The bartender nodded, looking around. “Comforting.”
The man left and returned, Loren following his movements. There were a number of patrons waiting for refills but all deferred to the tall black man behind the bar. When the bartender came back, a glass settled on a coaster in front of the detective.
“Water for the man in blue,” he said with a smile. “Always on the house.”
Loren lifted the glass. “Water? How generous.”
“I am a kind-hearted soul.” Reaching beneath the bar, the man retrieved his own glass of water and held it up. “To new beginnings.”
“Cheers.” Loren took a long sip, every drop satisfying him.
“Can I get a table set for you?” the man asked, looking around for space. “How many are joining you?”
Loren hesitated, the satisfaction of the moment fleeting. He looked around at the strangers in the bar. Dozens of people he had never seen before tonight and would never see again. None were alone; all were with some companionship for the night. Laughing. Loving. Together.
“I’ll be fine.”
The bartender read his face, and knocked on the bar. “Congrats again.”

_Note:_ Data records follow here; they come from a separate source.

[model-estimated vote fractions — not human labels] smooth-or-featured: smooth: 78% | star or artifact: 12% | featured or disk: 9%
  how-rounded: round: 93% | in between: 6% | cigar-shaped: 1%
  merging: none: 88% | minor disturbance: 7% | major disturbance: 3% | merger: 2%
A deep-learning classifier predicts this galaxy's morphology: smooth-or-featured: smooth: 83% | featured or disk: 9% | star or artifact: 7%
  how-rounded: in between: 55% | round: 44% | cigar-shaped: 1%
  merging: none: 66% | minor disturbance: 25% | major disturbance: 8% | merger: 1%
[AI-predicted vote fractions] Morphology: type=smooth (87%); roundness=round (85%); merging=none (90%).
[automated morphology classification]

Loren held up the water. “And thanks again—”
“Dominic.” The man extended his hand. Loren took it and gave a hard shake. “Here every day.”
“Living the dream.”
Dominic smiled, heading to a group of waiting customers. “Aren’t we all?”

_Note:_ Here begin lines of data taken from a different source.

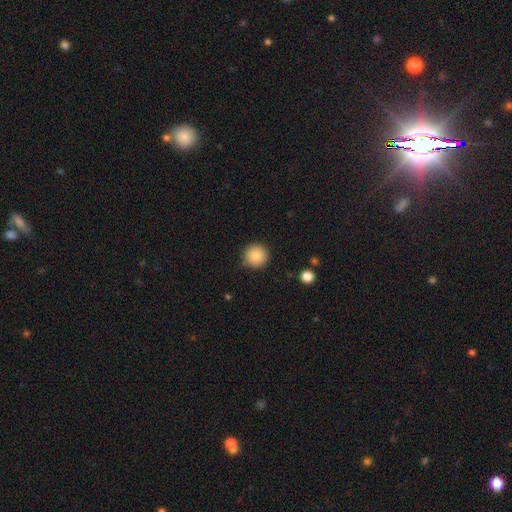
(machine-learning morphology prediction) type=smooth (86%); roundness=round (94%); merging=none (90%).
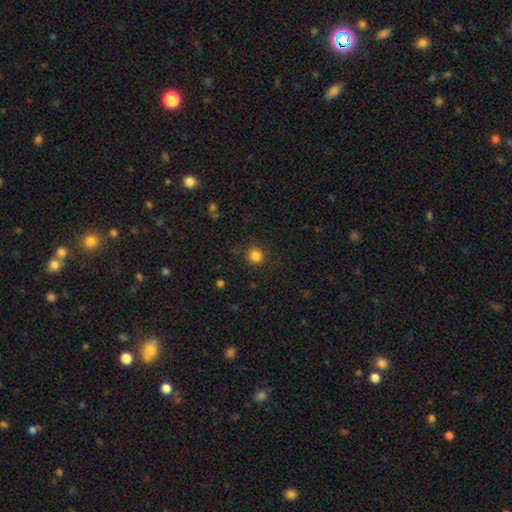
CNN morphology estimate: smooth 83%, star or artifact 12%, featured or disk 4%. Down the decision tree: how rounded — round (92%); merging — none (85%).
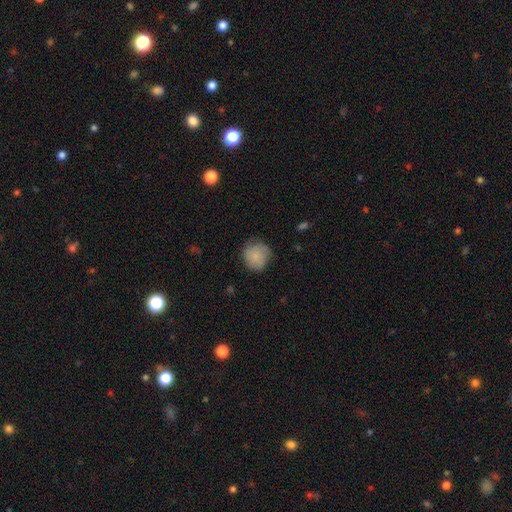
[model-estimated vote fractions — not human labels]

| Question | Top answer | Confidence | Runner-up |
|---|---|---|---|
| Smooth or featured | smooth | 81% | featured or disk (11%) |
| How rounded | round | 88% | in between (11%) |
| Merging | none | 69% | minor disturbance (24%) |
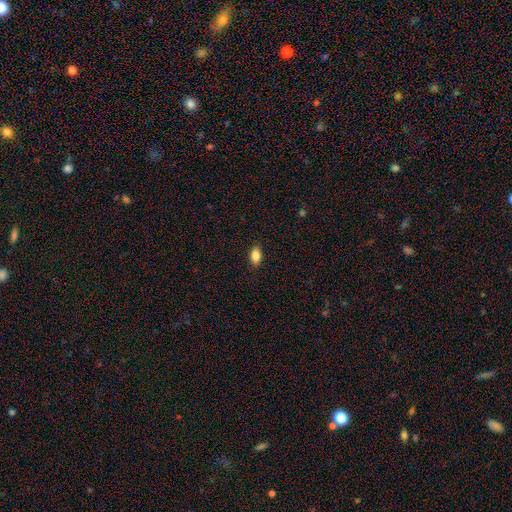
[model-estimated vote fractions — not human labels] This is clearly a smooth galaxy (85%). How rounded: clearly in between (88%). Merging: clearly none (88%).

Loren stared at the badge on the bar. He certainly could not argue against the sentiment. As Dominic left for the far end of the bar, Loren sipped at his drink, thinking over the events leading to this night. Nathaniel Evans. The loss of Mentor. Soriya and the Greystone. The Night of the Lights.
Portents was changing.
More than he wanted to admit, it seemed. Watching Dominic pour a pitcher for the waiting customers, he realized the bartender wore an unseasonably thick sweater over a shirt with a high collar. Surrounded by young men in shorts and women in considerably less than socially accepted outfits, Dominic stood out as the odd man in the room.
Then he saw them. Tucked under the collar, pulled low by the man’s sweater, small slits ran up the bartender’s neck. After handing the pitcher to the group, Dominic downed his glass of water, then filled another before swiftly dispatching it without pause. The small slits flared along his neck, like tiny lips cooing with contentment.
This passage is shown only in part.